One of London’s hottest nightclubs, Fabric, just announced a new no-photo and no-video policy for its reopening. The club took to social media to express the following sentiment: “Fabric is London’s home for underground music, always aiming to create a feeling of self-expression on the dancefloor. So we are introducing a strict no photo and no video policy at the club. So stay in the moment and put away your phone, enjoy the night.”
The policy is reminiscent of a similar yet more audacious move from Berghain, the avant-garde of nightclubs in Berlin. The nightclub is so publicity-phobic that the club has gotten rid of all mirrors and reflective surfaces. Instead, upon entrance into the club, phone cameras are immediately covered with stickers.
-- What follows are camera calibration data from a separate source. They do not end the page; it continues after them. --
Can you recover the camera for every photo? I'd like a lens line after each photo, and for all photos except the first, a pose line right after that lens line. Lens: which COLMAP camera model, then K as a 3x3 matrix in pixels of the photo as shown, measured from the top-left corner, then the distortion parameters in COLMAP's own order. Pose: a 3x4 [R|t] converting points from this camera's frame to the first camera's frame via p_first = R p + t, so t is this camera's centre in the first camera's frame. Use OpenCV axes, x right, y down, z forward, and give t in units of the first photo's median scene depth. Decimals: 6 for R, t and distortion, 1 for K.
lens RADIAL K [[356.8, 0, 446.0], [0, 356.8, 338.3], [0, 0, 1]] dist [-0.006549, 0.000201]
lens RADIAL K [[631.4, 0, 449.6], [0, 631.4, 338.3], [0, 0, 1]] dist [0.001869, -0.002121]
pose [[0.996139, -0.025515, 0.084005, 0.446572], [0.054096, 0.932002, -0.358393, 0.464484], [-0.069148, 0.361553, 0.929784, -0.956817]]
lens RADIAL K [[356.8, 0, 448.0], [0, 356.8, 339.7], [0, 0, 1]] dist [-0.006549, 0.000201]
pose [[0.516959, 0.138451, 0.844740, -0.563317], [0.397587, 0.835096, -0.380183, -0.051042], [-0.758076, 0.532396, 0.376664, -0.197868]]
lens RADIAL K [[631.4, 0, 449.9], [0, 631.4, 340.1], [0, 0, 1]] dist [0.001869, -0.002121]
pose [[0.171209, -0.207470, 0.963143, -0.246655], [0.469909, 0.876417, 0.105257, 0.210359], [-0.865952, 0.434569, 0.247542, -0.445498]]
If a clubgoer is caught removing the sticker and taking photos, they are kicked off the premises.
Owner Ostgut Ton jokes that the reason behind the policy is to prevent the “buzz-killing indignity of people seeing their faces after an epic partying session,” the lightheartedness of which disguises a larger societal struggle to have fun without letting narcissism or self-perception get in the way.
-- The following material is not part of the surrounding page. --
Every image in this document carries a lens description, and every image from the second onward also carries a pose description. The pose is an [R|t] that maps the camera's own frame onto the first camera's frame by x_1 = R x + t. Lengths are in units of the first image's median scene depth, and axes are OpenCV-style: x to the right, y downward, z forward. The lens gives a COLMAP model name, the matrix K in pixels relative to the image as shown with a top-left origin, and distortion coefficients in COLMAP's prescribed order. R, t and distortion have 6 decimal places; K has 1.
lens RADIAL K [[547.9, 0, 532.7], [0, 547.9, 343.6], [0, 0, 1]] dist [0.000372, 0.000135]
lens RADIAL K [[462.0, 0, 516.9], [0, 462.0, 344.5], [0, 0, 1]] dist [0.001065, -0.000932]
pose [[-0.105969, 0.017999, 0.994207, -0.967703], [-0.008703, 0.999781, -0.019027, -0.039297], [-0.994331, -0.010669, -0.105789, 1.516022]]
Many clubs in Berlin followed suit, and so a no-photo policy is expected in the city.
After a year without dancefloors due to COVID-19, there is a deeper appreciation for the atmosphere we are slowly regaining with the reopening of clubs worldwide. Fabric is just one example, but many clubs are following suit and enforcing a no-photo policy to optimize all the facets of clubbing people enjoy: becoming one with the crowd, being able to lose yourself in the music, and dancing however you’d like, and getting lost in the night. So it makes sense that having faces glued to screens, preoccupied with capturing the perfect photo or recording the best moments, would be a damper to this goal.
A no-photo policy is not only to ensure clubgoers can have a good night, but also the DJ. Many DJs have voiced their support for no-photo policies. German DJ Anja Schneider once shared, “Do I find myself playing to a forest of phones waving in the air? Of course, and for me that’s a problem because you can’t see the people; you can’t see the vibe. You can’t see people’s faces.”
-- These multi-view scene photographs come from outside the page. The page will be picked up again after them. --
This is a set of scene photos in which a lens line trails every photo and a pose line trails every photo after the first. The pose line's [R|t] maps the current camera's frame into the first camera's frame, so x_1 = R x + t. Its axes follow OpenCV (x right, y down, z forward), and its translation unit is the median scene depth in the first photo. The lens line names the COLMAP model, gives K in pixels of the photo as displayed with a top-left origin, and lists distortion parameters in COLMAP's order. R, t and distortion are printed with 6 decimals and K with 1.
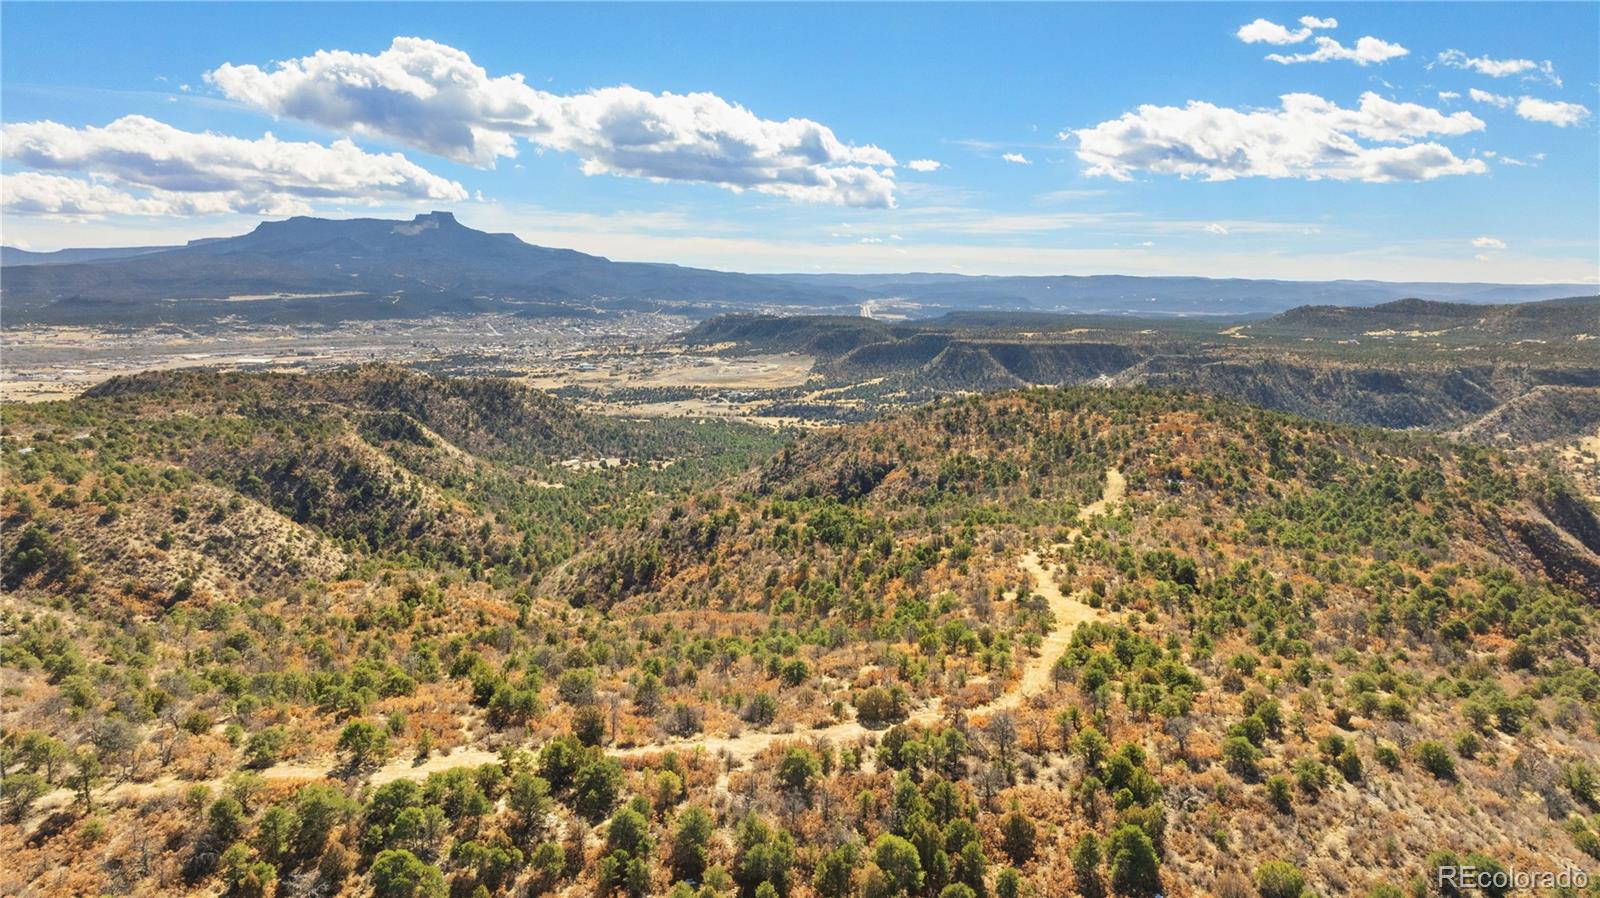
lens RADIAL K [[1126.5, 0, 792.1], [0, 1126.5, 456.1], [0, 0, 1]] dist [-0.014828, 0.010770]
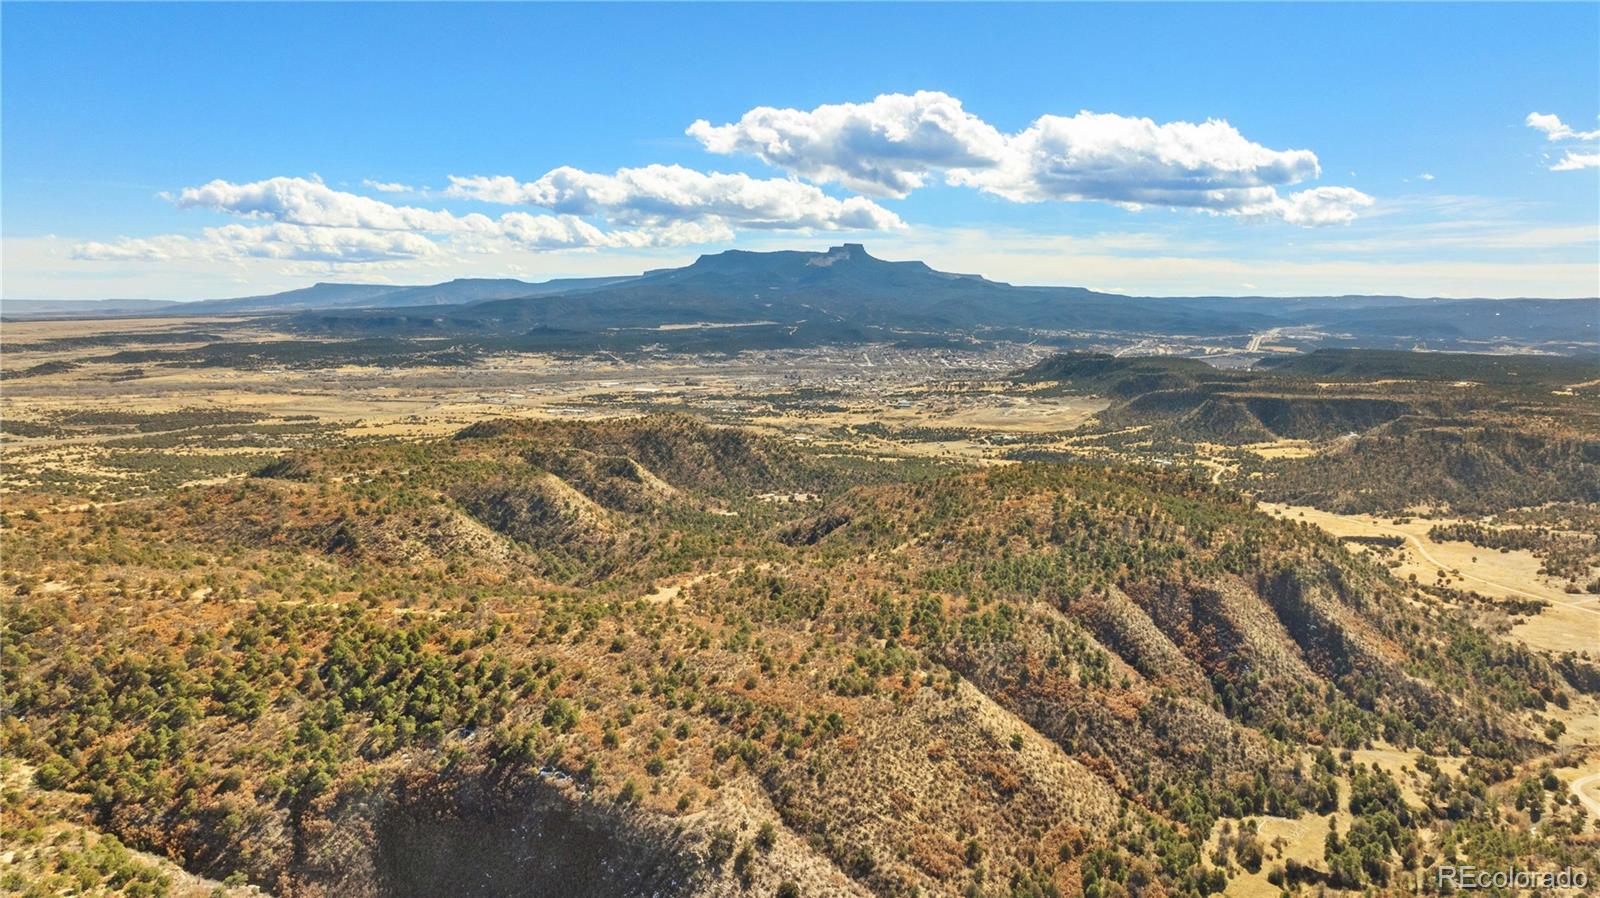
lens RADIAL K [[1126.5, 0, 796.9], [0, 1126.5, 447.2], [0, 0, 1]] dist [-0.014828, 0.010770]
pose [[0.935220, 0.040627, -0.351729, 0.151997], [-0.049661, 0.998627, -0.016696, -0.015725], [0.350567, 0.033081, 0.935953, -0.119453]]
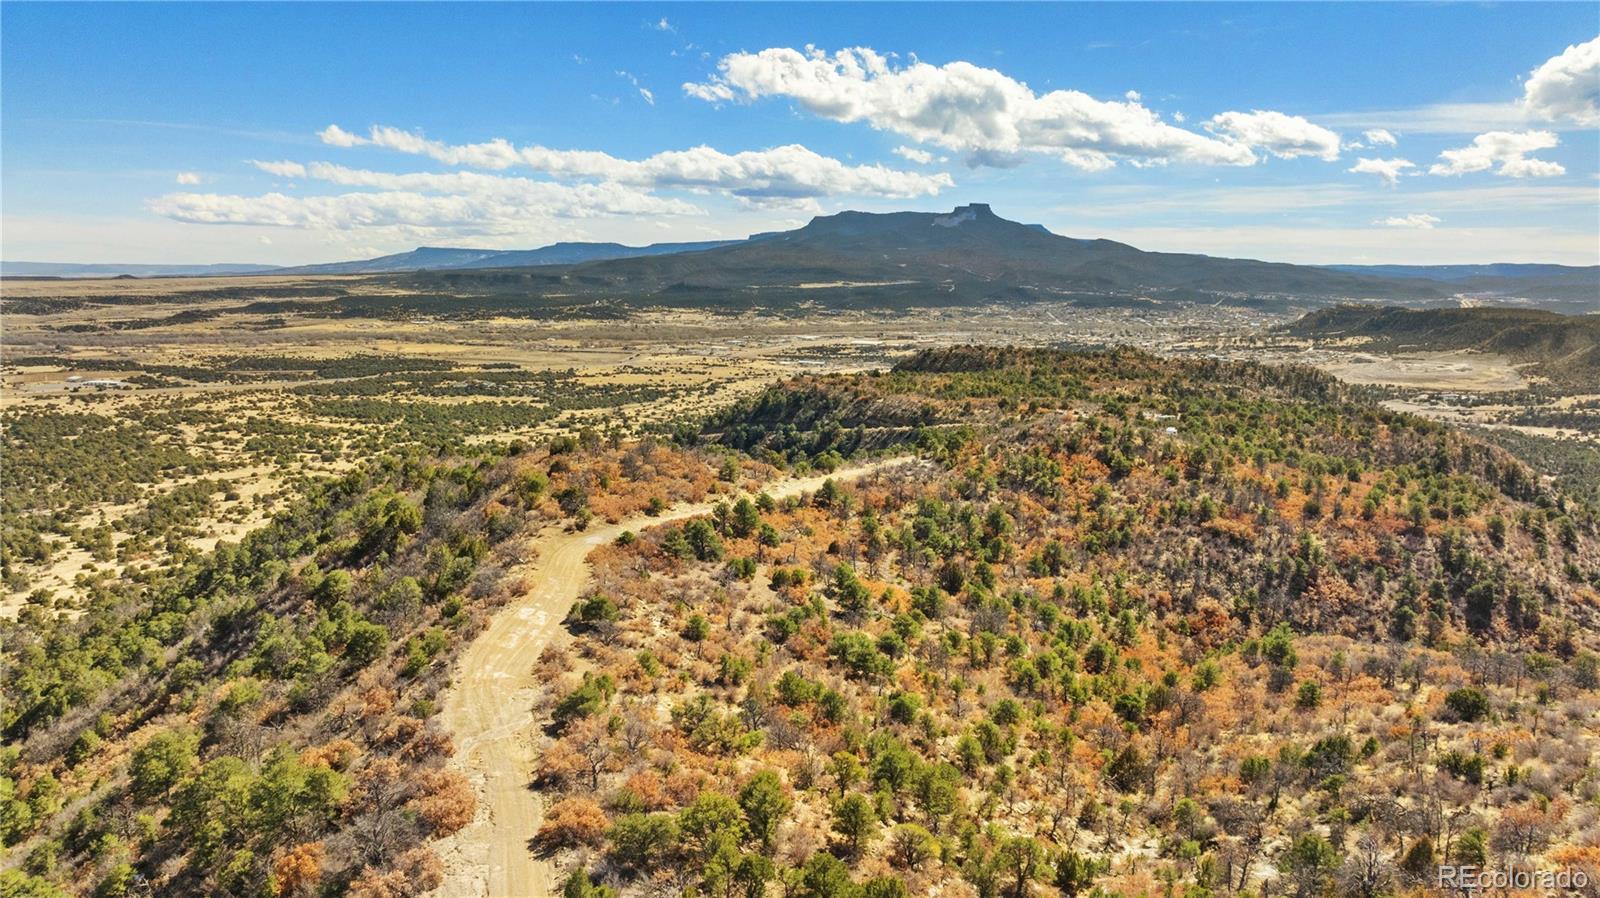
lens RADIAL K [[1126.5, 0, 797.8], [0, 1126.5, 453.1], [0, 0, 1]] dist [-0.014828, 0.010770]
pose [[0.907462, 0.066894, -0.414775, -0.138979], [-0.065063, 0.997709, 0.018560, 0.003865], [0.415066, 0.010144, 0.909735, 0.030207]]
Still, there is an argument to be made in support of the presence of phones on the dancefloor. Photos and videos help us capture memories and moments we’d like to look back on in the future. Plus, there is a form of self-celebration when we capture ourselves having fun or get the most Instagram-worthy photo of the night to share with family and friends.
That being said, it could get in the way of everyone else’s fun when there’s a flash mob of people trying to capture the perfect selfie on the dancefloor. Either way, while a growing number of clubs are adapting no-photo policies, camera phones and social media are so integral to our day and age that there will probably never be a way to ban phones anywhere completely.